I’ve been working on a third person exploration and adventure game called ‘The Nomad’ for the past 6 months, and I wanted to share some of the techniques I had learned in this time.

My previous post dealt with implementing Distance Fog using a Post-Process material.

This time, we are going to explore how to implement a Ground Fog in Unreal 4.

Ground Fog is very important for a variety of reasons.

Here is the same scene as above, without the Ground Fog.

groundnofog
Scene without Ground Fog

A couple of things you can notice:

  1. The scene still looks okay, but overall lacks any visual complexity.
  2. The color of the sand is now too repetitive and dominates the view.
  3. Less easy to differentiate between the foreground and background, the distance fog that we see helps somewhat though.
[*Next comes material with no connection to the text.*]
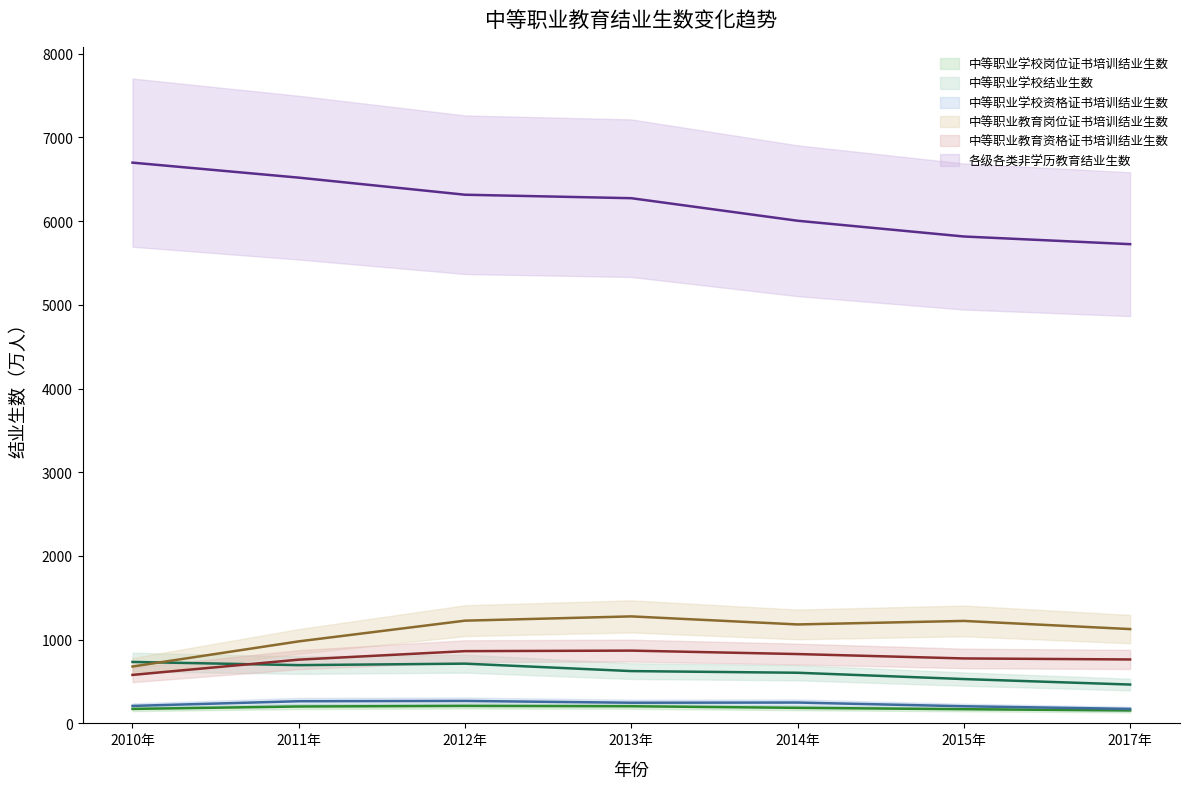

Which has a higher value, 2013年 or 2012年?

2012年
So, we can see how Ground Fog can add to the overall aesthetic of a level. Let us now proceed to the implementation itself.

fogtexture
Get UV values for Fog Texture

This set of material nodes, is responsible for raycasting forward a certain distance (ML_Raycast), finding a world position and scaling that by NoiseSize.

raycast
Raycast Material Function

This world position is then fed into MF_NormalMaskedVector and what is obtained then is a UV value for the moving fog texture, by masking the input WorldPosition with the Vertex normal.

normalmaskedvector
Normal Masked Vector Material Function

The output of the moving fog is then multiplied (in my case I use Add, it works for this case but might get weird results otherwise), and then you use a if statement to define a World-Z cutoff for the fog.
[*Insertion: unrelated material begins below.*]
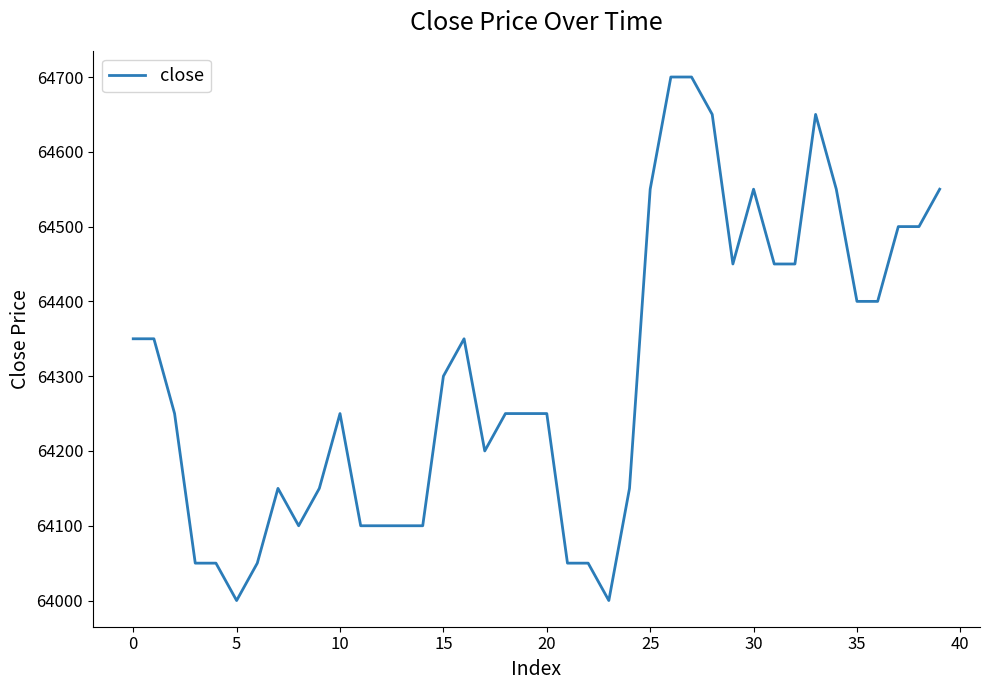

What is the minimum value shown in the chart?

64000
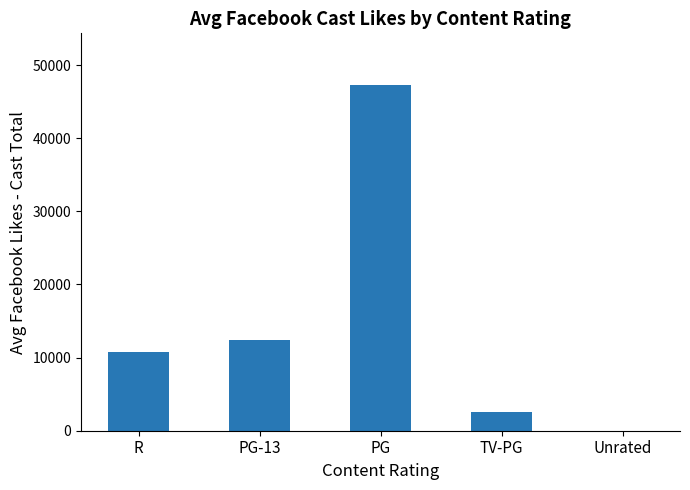

Which has a higher value, R or PG-13?

PG-13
If the worldZ of the vertex being drawn is lesser than the cutoff value, we multiply the moving fog color value into the post-process output. You can think of this as a simple if-conditional check.

if(PixelWorldZ < CutoffValue)
DisplayFog();

Then, in order to make the fog fade smoothly until the cutoff value is reached, we use another if statement to check the distance between the cutoff Z value and the current pixel world Z value. If the pixel is within the gradient fade range (as defined by GradientRange), then we lerp between the color output of the fog and 1.

if(WorldZCutoff – PixelWorldZ < GradientRange)
LerpBetweenFogColorAndSceneColor();

If the output is 1, we use only the scene color.

groundfogmaterial
Gradient and final material output

The final output of all this is multiplied into the PostProcessInput, and then fed into the Emissive Color.

This material uses the Post-Process material domain. Assign it to a Post-Process Volume, and you should be good to go.

Hope this is helpful to someone!